Taliban’s rules, Delhi’s compliance: India silences women journalists for Afghan FM
A storm of outrage has erupted in India after women journalists were barred from attending a press conference held by Afghanistan’s Taliban Foreign Minister, Amir Khan Muttaqi, during his official visit to New Delhi.
The event, hosted at the Afghan Embassy on Friday, selectively invited only male journalists—sparking condemnation from across India’s political spectrum and the media community.
What has shocked many even more is New Delhi’s silence. The Indian Ministry of External Affairs (MEA) neither condemned the blatant act of gender discrimination nor clarified whether it protested against the exclusion. On Saturday, the MEA merely distanced itself, claiming it “had no role” in the embassy’s press arrangements—an explanation critics have called a cop-out.
The Hindu’s diplomatic editor Suhasini Haidar posted sharply on X: “They are guests of the Indian government, yet the Afghan Foreign Minister is allowed to impose his misogynistic policies here. The Taliban have brought their discrimination to India. This is not realism—it’s surrender.”
Smita Sharma, another senior journalist, noted bitterly that “not a single word in Jaishankar’s speech or statement mentioned Afghan women’s suffering. Yet the Taliban FM was welcomed with red carpet treatment in a country that prides itself on women’s progress.”
Several journalists urged male colleagues to boycott the event in solidarity. “Male journalists should have refused to attend,” wrote Bijeta Singh. “This is not just the Taliban’s insult to women—it’s India’s complicity.”
The political backlash was swift. Congress leader Priyanka Gandhi Vadra demanded answers from Prime Minister Narendra Modi, asking, “How could this humiliation of our country’s women be allowed?
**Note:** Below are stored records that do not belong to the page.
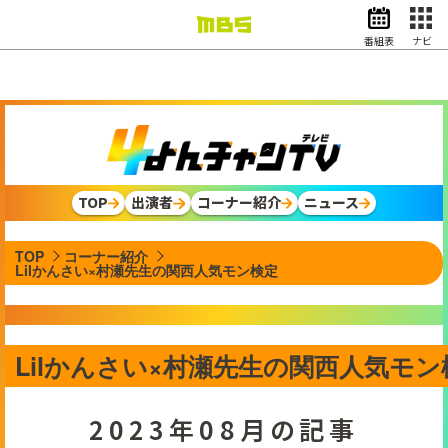
番組表
ナビ
情報・報道
バラエティ
ドラマ
アニメ
スポーツ
TOP
出演者
コーナー紹介
ニュース
動画イズム
ニュース
TOP
コーナー紹介
天気・防災
イベント
Lilかんさい×村瀬先生の関西人気モン検定
映画
アナウンサー
グッズ
Lilかんさい×村瀬先生の関西人気モン
2023年08月の記事
EN
検索
番組表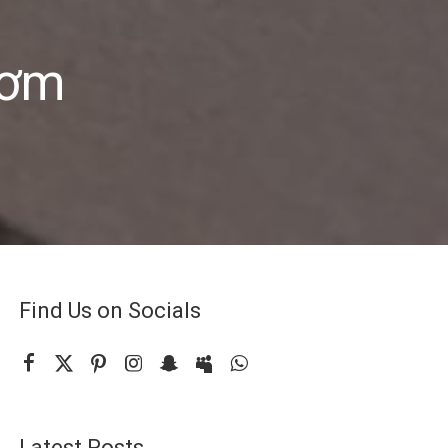
hơm
Find Us on Socials
Latest Posts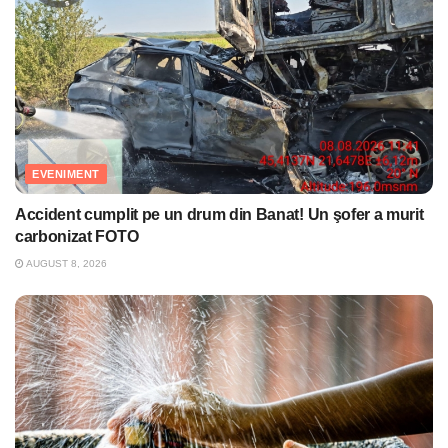
EVENIMENT
Accident cumplit pe un drum din Banat! Un şofer a murit
carbonizat FOTO
AUGUST 8, 2026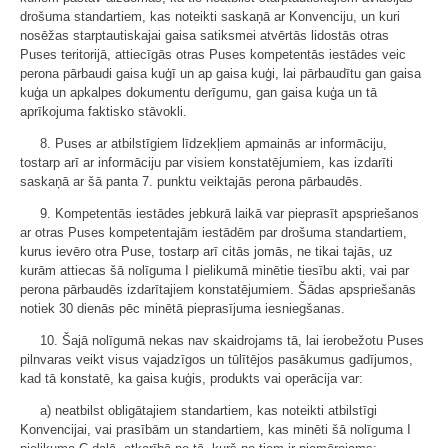
drošuma standartiem, kas noteikti saskaņā ar Konvenciju, un kuri
nosēžas starptautiskajai gaisa satiksmei atvērtās lidostās otras
Puses teritorijā, attiecīgās otras Puses kompetentās iestādes veic
perona pārbaudi gaisa kuģī un ap gaisa kuģi, lai pārbaudītu gan gaisa
kuģa un apkalpes dokumentu derīgumu, gan gaisa kuģa un tā
aprīkojuma faktisko stāvokli.
8. Puses ar atbilstīgiem līdzekļiem apmainās ar informāciju,
tostarp arī ar informāciju par visiem konstatējumiem, kas izdarīti
saskaņā ar šā panta 7. punktu veiktajās perona pārbaudēs.
9. Kompetentās iestādes jebkurā laikā var pieprasīt apspriešanos
ar otras Puses kompetentajām iestādēm par drošuma standartiem,
kurus ievēro otra Puse, tostarp arī citās jomās, ne tikai tajās, uz
kurām attiecas šā nolīguma I pielikumā minētie tiesību akti, vai par
perona pārbaudēs izdarītajiem konstatējumiem. Šādas apspriešanās
notiek 30 dienās pēc minētā pieprasījuma iesniegšanas.
10. Šajā nolīgumā nekas nav skaidrojams tā, lai ierobežotu Puses
pilnvaras veikt visus vajadzīgos un tūlītējos pasākumus gadījumos,
kad tā konstatē, ka gaisa kuģis, produkts vai operācija var:
a) neatbilst obligātajiem standartiem, kas noteikti atbilstīgi
Konvencijai, vai prasībām un standartiem, kas minēti šā nolīguma I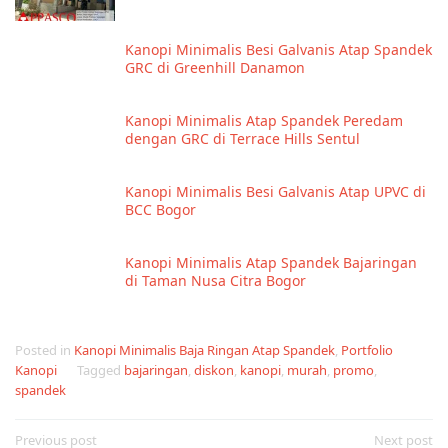
Kanopi Minimalis Besi Galvanis Atap Spandek
GRC di Greenhill Danamon
Kanopi Minimalis Atap Spandek Peredam
dengan GRC di Terrace Hills Sentul
Kanopi Minimalis Besi Galvanis Atap UPVC di
BCC Bogor
Kanopi Minimalis Atap Spandek Bajaringan
di Taman Nusa Citra Bogor
Posted in
Kanopi Minimalis Baja Ringan Atap Spandek
,
Portfolio
Kanopi
Tagged
bajaringan
,
diskon
,
kanopi
,
murah
,
promo
,
spandek
Post
Previous post
Next post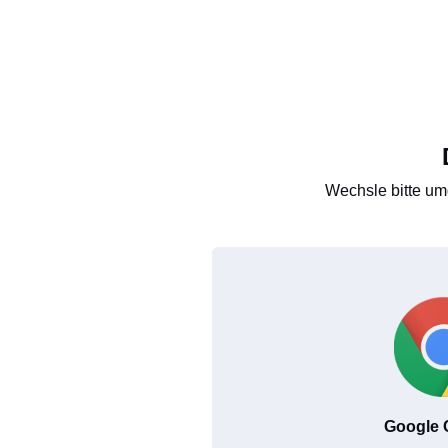
Wechsle bitte um
Google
If your recognition of women’s rights isn’t just an election slogan, clarify your stance.”
Trinamool MP Mahua Moitra called it “an insult to every Indian woman” and accused the government of “spinelessness in the face of Taliban diktats.” Former Finance Minister P. Chidambaram wrote that he was “shocked by India’s surrender to primitive customs,” adding that “male journalists should have boycotted the event in protest.”
Despite the uproar, the Indian government has yet to issue a statement condemning the exclusion. The optics have only worsened as Muttaqi’s visit—officially invited by New Delhi—continues amid reports that India plans to fully reopen its embassy in Kabul and accept new Afghan diplomats in Delhi.
In a particularly symbolic moment, Muttaqi’s press conference featured no Indian or Afghan national flags—except a small white Taliban flag he placed on the table himself.
For a government that often champions “nari shakti” on global platforms, its silence on Taliban-style misogyny inside the capital has left many asking: has India just hosted a press conference where women’s rights were erased—with official permission?